» **Your objective**
Once you find a line containing the word "recebimento" in the entries below, copy it.

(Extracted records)
"""

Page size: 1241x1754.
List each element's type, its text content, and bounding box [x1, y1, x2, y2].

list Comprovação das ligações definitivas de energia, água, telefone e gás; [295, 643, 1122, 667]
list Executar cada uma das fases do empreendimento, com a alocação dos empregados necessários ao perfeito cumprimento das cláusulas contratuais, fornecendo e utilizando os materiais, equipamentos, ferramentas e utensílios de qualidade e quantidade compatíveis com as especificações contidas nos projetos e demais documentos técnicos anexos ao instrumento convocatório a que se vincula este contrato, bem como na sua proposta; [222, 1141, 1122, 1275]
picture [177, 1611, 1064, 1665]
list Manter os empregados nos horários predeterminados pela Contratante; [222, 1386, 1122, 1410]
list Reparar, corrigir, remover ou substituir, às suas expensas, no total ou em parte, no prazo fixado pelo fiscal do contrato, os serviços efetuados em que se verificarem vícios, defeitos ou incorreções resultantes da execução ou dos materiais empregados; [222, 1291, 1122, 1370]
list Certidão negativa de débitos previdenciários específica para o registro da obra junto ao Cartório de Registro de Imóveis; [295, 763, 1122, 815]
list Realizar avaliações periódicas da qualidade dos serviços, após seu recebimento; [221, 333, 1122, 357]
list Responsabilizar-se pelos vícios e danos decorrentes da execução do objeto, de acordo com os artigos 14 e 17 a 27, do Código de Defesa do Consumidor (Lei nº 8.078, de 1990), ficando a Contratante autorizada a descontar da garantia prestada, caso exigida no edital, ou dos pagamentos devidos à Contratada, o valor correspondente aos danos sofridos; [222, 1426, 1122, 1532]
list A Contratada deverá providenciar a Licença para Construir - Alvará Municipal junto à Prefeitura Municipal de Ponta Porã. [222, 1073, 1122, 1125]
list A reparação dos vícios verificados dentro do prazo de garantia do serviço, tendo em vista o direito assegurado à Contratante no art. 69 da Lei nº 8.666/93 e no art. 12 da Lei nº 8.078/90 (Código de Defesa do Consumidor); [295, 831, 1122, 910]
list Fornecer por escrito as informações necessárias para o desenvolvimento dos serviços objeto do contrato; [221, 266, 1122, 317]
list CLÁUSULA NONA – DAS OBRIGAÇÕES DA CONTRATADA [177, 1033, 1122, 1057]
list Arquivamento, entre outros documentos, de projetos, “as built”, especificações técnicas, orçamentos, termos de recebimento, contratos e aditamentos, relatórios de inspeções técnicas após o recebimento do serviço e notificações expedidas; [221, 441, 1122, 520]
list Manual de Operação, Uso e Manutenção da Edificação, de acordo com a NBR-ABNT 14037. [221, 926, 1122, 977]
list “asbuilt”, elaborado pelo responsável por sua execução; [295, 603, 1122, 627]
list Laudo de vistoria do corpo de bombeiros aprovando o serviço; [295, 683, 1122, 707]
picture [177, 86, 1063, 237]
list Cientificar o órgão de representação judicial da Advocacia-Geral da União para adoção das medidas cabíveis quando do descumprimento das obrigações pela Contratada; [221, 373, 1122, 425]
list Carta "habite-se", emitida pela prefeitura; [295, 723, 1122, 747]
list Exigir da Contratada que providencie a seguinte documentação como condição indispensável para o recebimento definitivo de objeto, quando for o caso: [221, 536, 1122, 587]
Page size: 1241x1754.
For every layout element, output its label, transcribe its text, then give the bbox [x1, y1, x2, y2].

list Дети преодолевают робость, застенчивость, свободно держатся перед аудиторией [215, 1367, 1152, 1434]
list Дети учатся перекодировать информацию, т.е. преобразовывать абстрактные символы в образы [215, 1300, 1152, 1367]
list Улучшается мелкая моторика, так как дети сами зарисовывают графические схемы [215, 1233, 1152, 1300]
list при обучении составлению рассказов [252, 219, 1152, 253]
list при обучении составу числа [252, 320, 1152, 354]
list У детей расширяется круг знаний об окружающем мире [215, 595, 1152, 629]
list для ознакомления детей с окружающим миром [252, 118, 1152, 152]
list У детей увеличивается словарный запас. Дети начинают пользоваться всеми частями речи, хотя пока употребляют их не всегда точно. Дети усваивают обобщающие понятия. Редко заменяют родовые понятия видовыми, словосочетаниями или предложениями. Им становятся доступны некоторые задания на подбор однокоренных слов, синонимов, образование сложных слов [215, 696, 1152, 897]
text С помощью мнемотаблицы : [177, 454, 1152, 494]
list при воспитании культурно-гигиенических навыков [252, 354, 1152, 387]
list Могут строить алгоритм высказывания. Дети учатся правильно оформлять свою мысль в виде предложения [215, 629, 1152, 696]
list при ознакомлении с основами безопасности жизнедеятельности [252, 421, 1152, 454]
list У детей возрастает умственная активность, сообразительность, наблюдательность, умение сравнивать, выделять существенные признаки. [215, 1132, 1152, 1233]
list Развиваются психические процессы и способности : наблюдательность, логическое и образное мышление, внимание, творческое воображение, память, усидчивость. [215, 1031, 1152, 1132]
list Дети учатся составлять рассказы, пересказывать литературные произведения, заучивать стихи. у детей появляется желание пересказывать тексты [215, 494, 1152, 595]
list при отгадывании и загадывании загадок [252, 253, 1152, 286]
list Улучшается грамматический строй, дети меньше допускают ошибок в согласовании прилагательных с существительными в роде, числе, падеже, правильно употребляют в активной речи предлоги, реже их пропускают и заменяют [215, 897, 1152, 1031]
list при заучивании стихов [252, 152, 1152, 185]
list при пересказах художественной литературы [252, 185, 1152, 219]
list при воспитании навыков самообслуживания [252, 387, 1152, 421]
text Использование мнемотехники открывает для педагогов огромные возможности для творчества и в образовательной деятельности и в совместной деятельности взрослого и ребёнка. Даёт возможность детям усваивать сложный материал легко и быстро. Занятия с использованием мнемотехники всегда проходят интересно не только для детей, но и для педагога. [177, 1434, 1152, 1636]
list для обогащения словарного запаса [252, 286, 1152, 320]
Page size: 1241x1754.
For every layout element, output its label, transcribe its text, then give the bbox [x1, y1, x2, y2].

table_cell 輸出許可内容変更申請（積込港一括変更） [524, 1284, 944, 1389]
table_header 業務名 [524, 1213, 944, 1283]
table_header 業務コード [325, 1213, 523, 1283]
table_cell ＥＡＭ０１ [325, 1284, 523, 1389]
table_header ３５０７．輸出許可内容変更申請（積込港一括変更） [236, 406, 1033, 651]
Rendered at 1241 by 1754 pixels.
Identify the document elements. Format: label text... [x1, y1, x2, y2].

"""

» **Response for this exercise**
list Realizar avaliações periódicas da qualidade dos serviços, após seu recebimento; [221, 333, 1122, 357]
list Arquivamento, entre outros documentos, de projetos, “as built”, especificações técnicas, orçamentos, termos de recebimento, contratos e aditamentos, relatórios de inspeções técnicas após o recebimento do serviço e notificações expedidas; [221, 441, 1122, 520]
list Exigir da Contratada que providencie a seguinte documentação como condição indispensável para o recebimento definitivo de objeto, quando for o caso: [221, 536, 1122, 587]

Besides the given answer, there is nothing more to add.